Data »
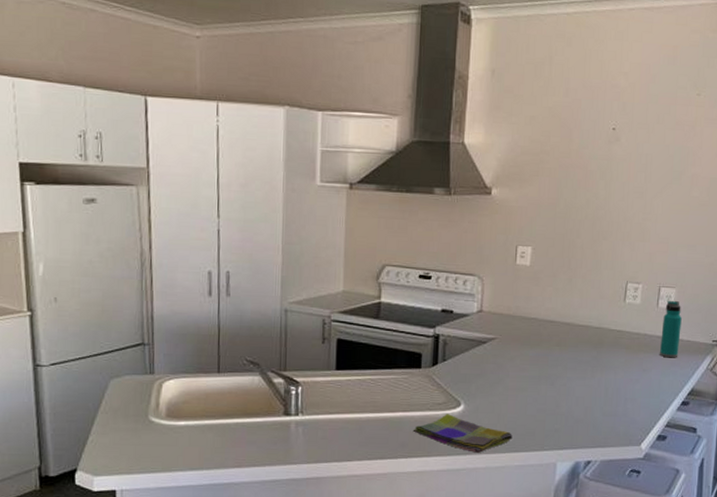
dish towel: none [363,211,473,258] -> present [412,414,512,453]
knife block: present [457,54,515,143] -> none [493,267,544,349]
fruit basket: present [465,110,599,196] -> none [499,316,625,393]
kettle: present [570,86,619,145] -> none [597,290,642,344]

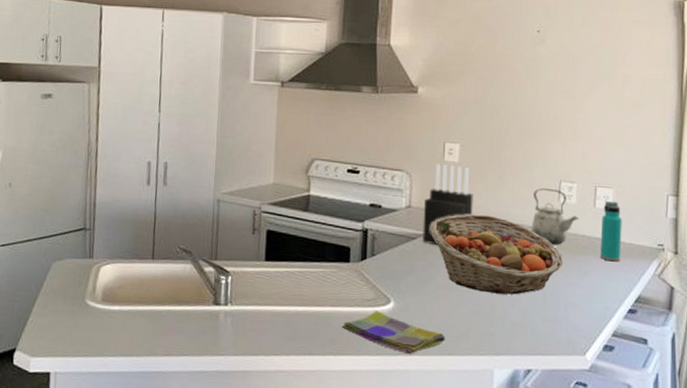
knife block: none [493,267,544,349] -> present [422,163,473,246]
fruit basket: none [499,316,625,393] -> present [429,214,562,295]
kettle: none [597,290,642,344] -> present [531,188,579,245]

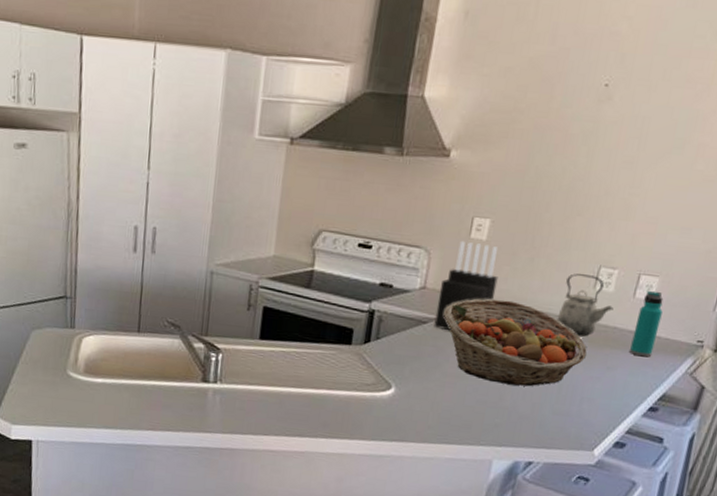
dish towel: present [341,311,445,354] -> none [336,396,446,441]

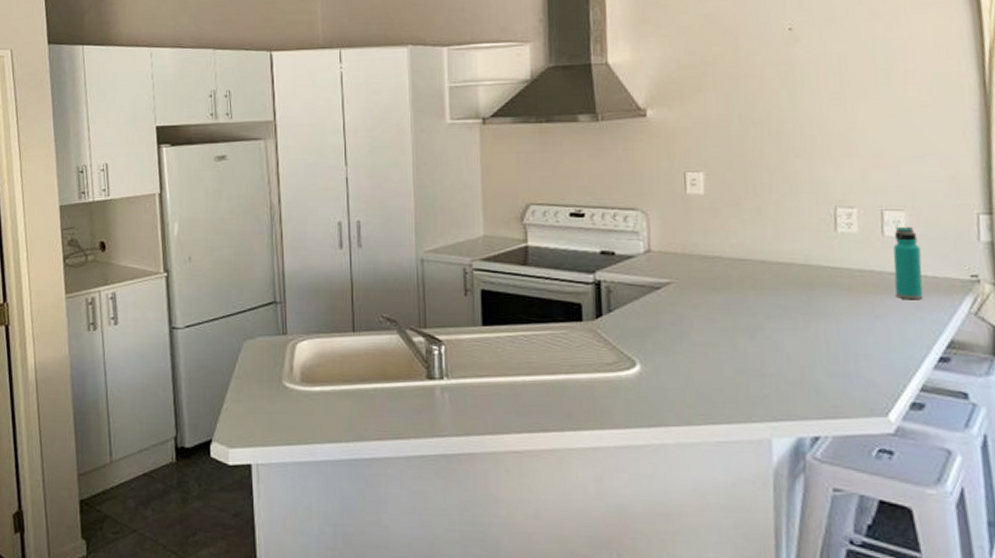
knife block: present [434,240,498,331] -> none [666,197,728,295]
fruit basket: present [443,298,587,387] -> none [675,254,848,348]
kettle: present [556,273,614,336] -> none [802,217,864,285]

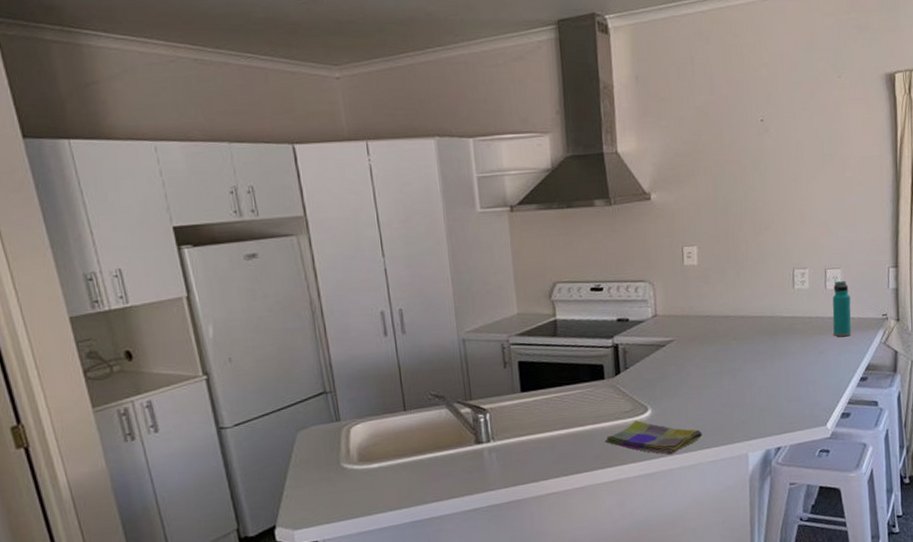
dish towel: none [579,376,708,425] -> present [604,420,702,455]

Your objective » Quote exactly the lines from the line that contains "kettle: present [556,273,614,336]" through the last line of the listing, please, leaving out all pictures.

Result »
kettle: present [556,273,614,336] -> none [802,217,864,285]

dish towel: none [579,376,708,425] -> present [604,420,702,455]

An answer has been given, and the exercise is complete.